I found out today that my Uncle Ed died.
On the one hand, the news is sad, but I am also relieved since he was suffering with a neurological disease for years.
Growing up, my Dad's parents (after my own parents divorced) would take me in for the summer in Royal Oak, Michigan (for the geographically impared, Royal Oak is just outside Detroit). Ed married my Dad's sister Jan, and they lived just a block and a half away from my grandparents house. What really stood out about their house was the six car garage Ed built (I recall him building it) to store the cars he spent his time restoring. There was also the two story play house he built for his kids.
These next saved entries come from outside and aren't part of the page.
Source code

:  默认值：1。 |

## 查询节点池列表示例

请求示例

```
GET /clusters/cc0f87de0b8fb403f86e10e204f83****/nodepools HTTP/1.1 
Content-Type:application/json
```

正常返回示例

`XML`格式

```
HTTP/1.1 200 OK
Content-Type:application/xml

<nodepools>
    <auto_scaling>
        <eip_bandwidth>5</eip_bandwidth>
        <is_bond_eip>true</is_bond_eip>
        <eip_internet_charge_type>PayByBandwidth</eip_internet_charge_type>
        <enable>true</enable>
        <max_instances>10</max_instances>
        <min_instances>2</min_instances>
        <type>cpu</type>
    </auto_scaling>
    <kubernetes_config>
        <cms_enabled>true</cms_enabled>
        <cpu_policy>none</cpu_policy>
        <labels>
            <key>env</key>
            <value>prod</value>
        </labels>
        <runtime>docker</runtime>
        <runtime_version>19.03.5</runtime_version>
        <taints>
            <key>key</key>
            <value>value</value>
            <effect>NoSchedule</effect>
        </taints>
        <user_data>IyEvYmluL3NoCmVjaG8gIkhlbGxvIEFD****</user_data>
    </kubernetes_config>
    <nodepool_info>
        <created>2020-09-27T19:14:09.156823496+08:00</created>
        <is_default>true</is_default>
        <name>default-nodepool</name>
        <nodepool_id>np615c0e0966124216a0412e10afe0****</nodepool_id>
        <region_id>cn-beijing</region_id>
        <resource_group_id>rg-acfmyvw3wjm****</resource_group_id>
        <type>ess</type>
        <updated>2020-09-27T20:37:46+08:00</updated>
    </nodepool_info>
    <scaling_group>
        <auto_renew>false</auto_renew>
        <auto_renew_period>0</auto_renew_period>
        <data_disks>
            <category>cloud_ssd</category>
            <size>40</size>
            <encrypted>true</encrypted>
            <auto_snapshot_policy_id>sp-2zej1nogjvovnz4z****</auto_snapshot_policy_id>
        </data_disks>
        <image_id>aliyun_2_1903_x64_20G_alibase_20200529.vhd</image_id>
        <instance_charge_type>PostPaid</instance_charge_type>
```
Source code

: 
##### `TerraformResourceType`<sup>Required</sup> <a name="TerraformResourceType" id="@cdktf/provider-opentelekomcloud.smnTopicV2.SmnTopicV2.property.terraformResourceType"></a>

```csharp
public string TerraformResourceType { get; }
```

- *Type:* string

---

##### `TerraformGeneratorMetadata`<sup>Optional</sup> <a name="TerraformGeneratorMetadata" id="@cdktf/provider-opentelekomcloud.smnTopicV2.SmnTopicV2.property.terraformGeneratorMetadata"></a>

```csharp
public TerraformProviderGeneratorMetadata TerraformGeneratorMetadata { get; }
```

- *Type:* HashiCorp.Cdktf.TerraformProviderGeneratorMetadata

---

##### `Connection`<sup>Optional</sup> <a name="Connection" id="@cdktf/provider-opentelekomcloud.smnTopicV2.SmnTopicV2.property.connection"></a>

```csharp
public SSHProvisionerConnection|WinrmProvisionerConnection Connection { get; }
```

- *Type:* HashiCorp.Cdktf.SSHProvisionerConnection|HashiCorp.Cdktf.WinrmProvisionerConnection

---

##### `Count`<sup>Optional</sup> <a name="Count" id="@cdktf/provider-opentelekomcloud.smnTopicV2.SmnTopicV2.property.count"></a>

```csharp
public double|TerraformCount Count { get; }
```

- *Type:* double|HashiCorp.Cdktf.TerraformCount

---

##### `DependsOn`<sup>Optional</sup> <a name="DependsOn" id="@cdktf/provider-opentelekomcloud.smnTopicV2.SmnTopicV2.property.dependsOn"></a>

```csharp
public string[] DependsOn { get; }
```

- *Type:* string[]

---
Not only handy, he also had an incredible sense of humor and at times probably could have used some adult supervision himself, especially around fireworks.
Ah, the fireworks. He would trade glasses (he was an optician and was part owner of a glasses shop) for a ridiculous amount of fireworks every year. There was the time when a Roman candle fell over and started shooting at the garage, Ed kicked it and it started shooting at the neighbor's house. Then there was the time we went into the park behind his house and several fireworks ended up landing near the school on the other side of the park, and the ones that didn't hit the school nearly hit 12 Mile Rd.
He was also my first real introduction to computers. One year I visited, he would occasionally take me into his office and let me play games on the Apple ][ he used for the business (oh, and sometimes I would have to clean the glasses before they were delivered to customers). I recall us both being affected by the ending of the classical text adventure game “Planetfall.” And at his house, he had an ever increasing number of gaming systems, starting with the Bally Professional Arcade system back in 1979.
It's no wonder that his own kids are involved with carpentry and information technology.